Rufus Putnam (April 9, 1738 - May 4, 1824) was a colonial military officer during the French and Indian War, a general in the Continental Army during the American Revolutionary War, an organizer of the Ohio Company, and the first Surveyor General of the United States. he is also known as the ‘Father of the Northwest Territory’. Putnam was born in Rutland, Massachusetts. His father died when he was 6 or 7, and was sent to live with his paternal grandfather in Danvers, Massachusetts until his mother remarried. After her marriage to John Sadler, Putnam lived with his mother and stepfather in Sutton, Massachusetts, where the family ran an inn. Putnam served with a Connecticut regiment from 1757-1760 during the French and Indian War and saw action in the Great Lakes region and near Lake Champlain. After the French and Indian War, Putnam moved to New Braintree, Massachusetts and worked as a millwright from 1761 until 1768. There, he devoted his free time to educating himself, studying geography, mathematics, and surveying. He was married twice. His first marriage, in April 1761, to Elizabeth Ayers, ended in 1762 when Elizabeth died. He remarried in 1765 to Persis Rice. In 1769, Putnam became a farmer and surveyor. In 1773, Putnam traveled to the region near present-day Pensacola, Florida to survey and chart land along the Mississippi River, which the Crown intended to grant to French and Indian War veterans as payment for their service.

Putnam enlisted in a Massachusetts regiment on April 19, 1775, the day of the Battles of Lexington and Concord. He was later commissioned as a lieutenant colonel in the Continental Army and employed his knowledge as a millwright to construct fortifications. His fortifications are credited with aiding in victory at Roxbury, Massachusetts, Sewall’s Point, Providence, New Port, Dorchester Heights, Long Island, and West Point. He was appointed by General Washington as the Chief of Engineers of the Works of New York, but resigned his commission as a full colonel in December 1776 after the Continental Congress rejected his proposition to create a national corps of engineers. He reenlisted in the Northern Army and served under Major General Horatio Gates at Saratoga and continued work on crucial fortifications, including at Fort Putnam at West Point. He was commissioned as brigadier general in 1783.
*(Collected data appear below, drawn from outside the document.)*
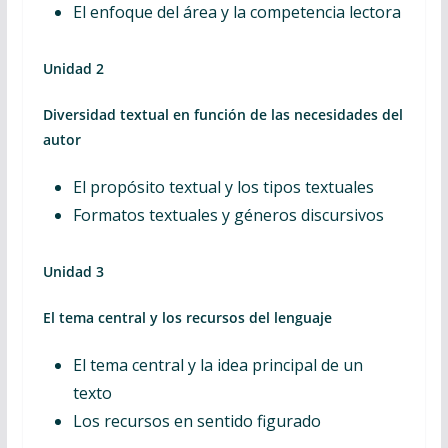
El enfoque del área y la competencia lectora
Unidad 2
Diversidad textual en función de las necesidades del
autor
El propósito textual y los tipos textuales
Formatos textuales y géneros discursivos
Unidad 3
El tema central y los recursos del lenguaje
El tema central y la idea principal de un
texto
Los recursos en sentido figurado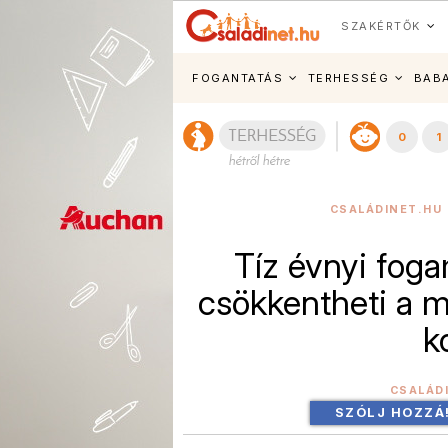
SZAKÉRTŐK
FOGANTATÁS
TERHESSÉG
BAB
0
1
CSALÁDINET.HU 
Tíz évnyi fog
csökkentheti a m
k
CSALÁD
SZÓLJ HOZZÁ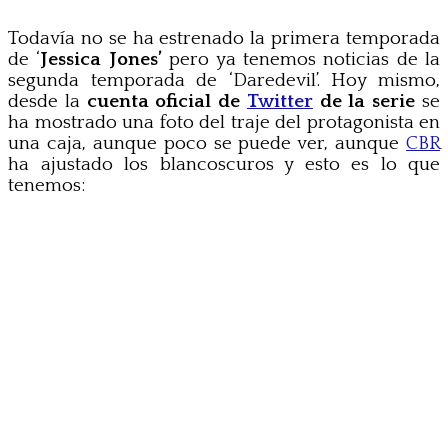
Todavía no se ha estrenado la primera temporada
de ‘
Jessica Jones’
pero ya tenemos noticias de la
segunda temporada de ‘Daredevil’. Hoy mismo,
desde la
cuenta oficial de
Twitter
de la serie
se
ha mostrado una foto del traje del protagonista en
una caja, aunque poco se puede ver, aunque
CBR
ha ajustado los blancoscuros y esto es lo que
tenemos: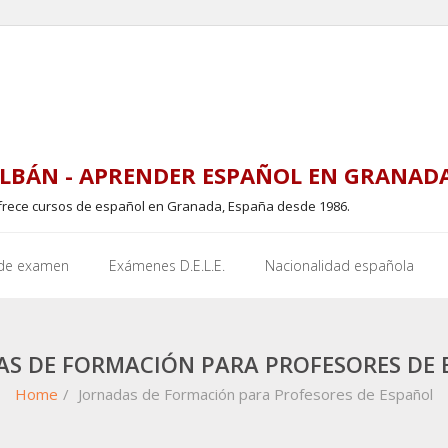
LBÁN - APRENDER ESPAÑOL EN GRANAD
frece cursos de español en Granada, España desde 1986.
 de examen
Exámenes D.E.L.E.
Nacionalidad española
AS DE FORMACIÓN PARA PROFESORES DE 
Home
/
Jornadas de Formación para Profesores de Español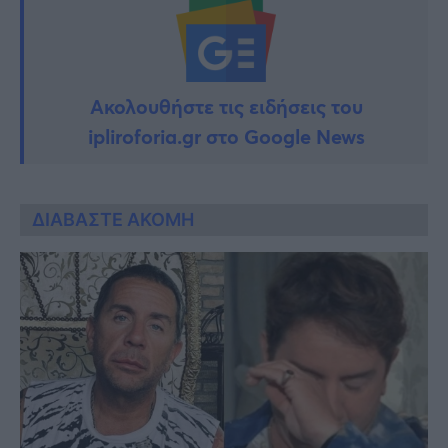
Ακολουθήστε τις ειδήσεις του
ipliroforia.gr στο Google News
ΔΙΑΒΑΣΤΕ ΑΚΟΜΗ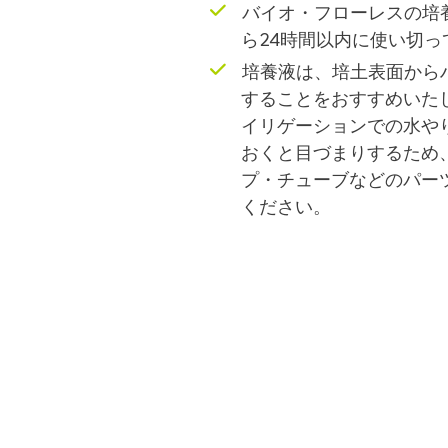
バイオ・フローレスの培
ら24時間以内に使い切っ
培養液は、培土表面から
することをおすすめいた
イリゲーションでの水や
おくと目づまりするため
プ・チューブなどのパー
ください。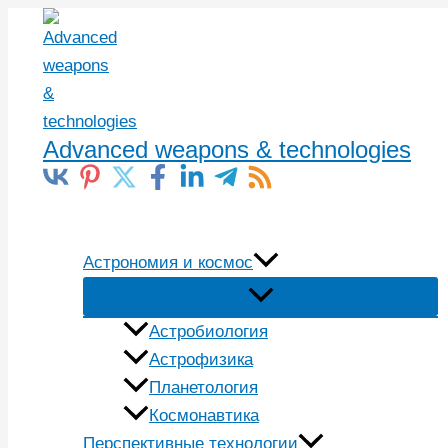
Перейти
к
содержимому
Advanced weapons & technologies
Поиск
Астрономия и космос
Астробиология
Астрофизика
Планетология
Космонавтика
Перспективные технологии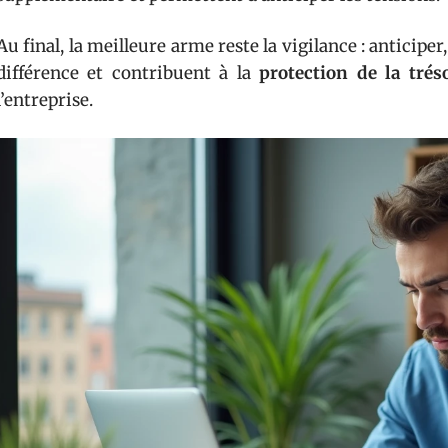
Au final, la meilleure arme reste la vigilance : anticiper,
différence et contribuent à la
protection de la trés
l’entreprise.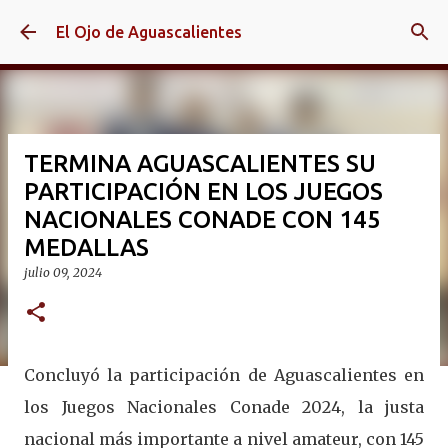
Ir al contenido principal
El Ojo de Aguascalientes
TERMINA AGUASCALIENTES SU
PARTICIPACIÓN EN LOS JUEGOS
NACIONALES CONADE CON 145
MEDALLAS
julio 09, 2024
Concluyó la participación de Aguascalientes en
los Juegos Nacionales Conade 2024, la justa
nacional más importante a nivel amateur, con 145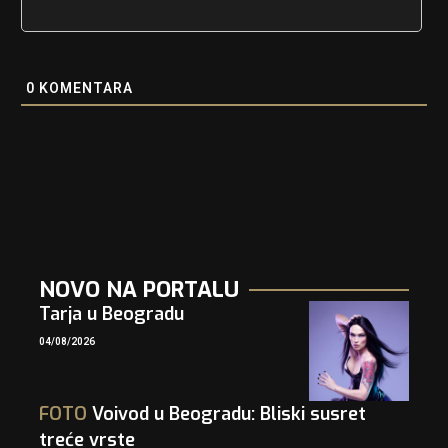
0
KOMENTARA
NOVO NA PORTALU
Tarja u Beogradu
04/08/2026
FOTO
Voivod u Beogradu: Bliski susret
treće vrste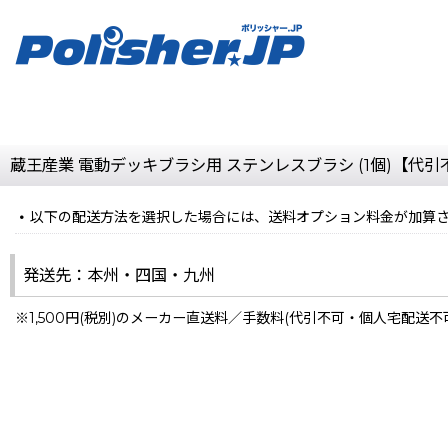
蔵王産業 電動デッキブラシ用 ステンレスブラシ (1個)【代
以下の配送方法を選択した場合には、送料オプション料金が加算
発送先：本州・四国・九州
※1,500円(税別)のメーカー直送料／手数料(代引不可・個人宅配送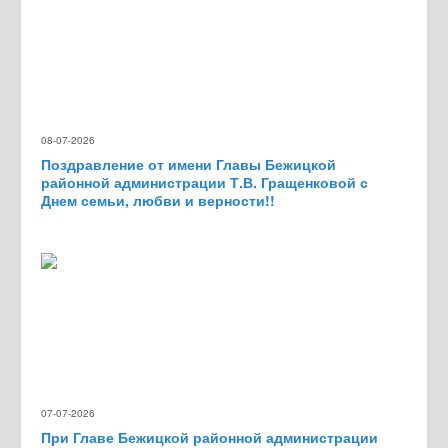
08-07-2026
Поздравление от имени Главы Бежицкой
районной администрации Т.В. Гращенковой с
Днем семьи, любви и верности!!
07-07-2026
При Главе Бежицкой районной администрации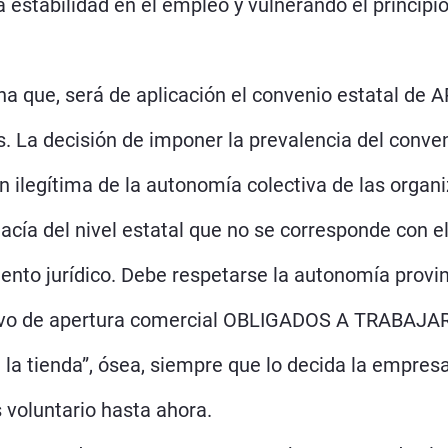
 estabilidad en el empleo y vulnerando el principio 
a que, será de aplicación el convenio estatal de A
s. La decisión de imponer la prevalencia del conve
ón ilegítima de la autonomía colectiva de las organ
ía del nivel estatal que no se corresponde con e
ento jurídico. Debe respetarse la autonomía provin
vo de apertura comercial OBLIGADOS A TRABAJAR, “s
la tienda”, ósea, siempre que lo decida la empresa, 
 voluntario hasta ahora.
After the war, Putnam returned to a farm he had purchased in 1780 (it happened to have been confiscated from a Loyalist). He became a strong advocate of granting lands to veterans of the Revolution, as there was pent-up desire for land among the youth of New England, since there was not much land available for purchase. This advocacy led Putnam to found The Ohio Company of Associates with three other men in Boston. Its purpose was to settle the Northwest Territory, which had been ceded to the U.S. by Great Britain in the Treaty of Paris (1783). The Northwest Territory roughly covered the land between the Appalachian Mountains and the Mississippi River. Following the passage of the Northwest Ordinance, the Ohio Company bought about 1,000,000 acres north of the Ohio River between present-day Marietta, Ohio, and Huntington, West Virginia.

Putnam led a group of pioneers out into this territory in 1788 and on April 7, 1788 this group established Marietta, Ohio at the confluence of the Ohio and Muskingum rivers. Marietta is the first permanent United States settlement in the Northwest Territory. Between 1792 and 1793, Putnam served as a brigadier general during the Ohio campaign against several Native American tribes, as these tribes had not ceded their land to the United States before settlers arrived. The tribes ultimately were defeated. In 1796, Putnam was appointed as the first Surveyor General of the United States, which he held until 1803. He was also appointed as a trustee of Ohio University in 1804, a position he held until his death in 1824.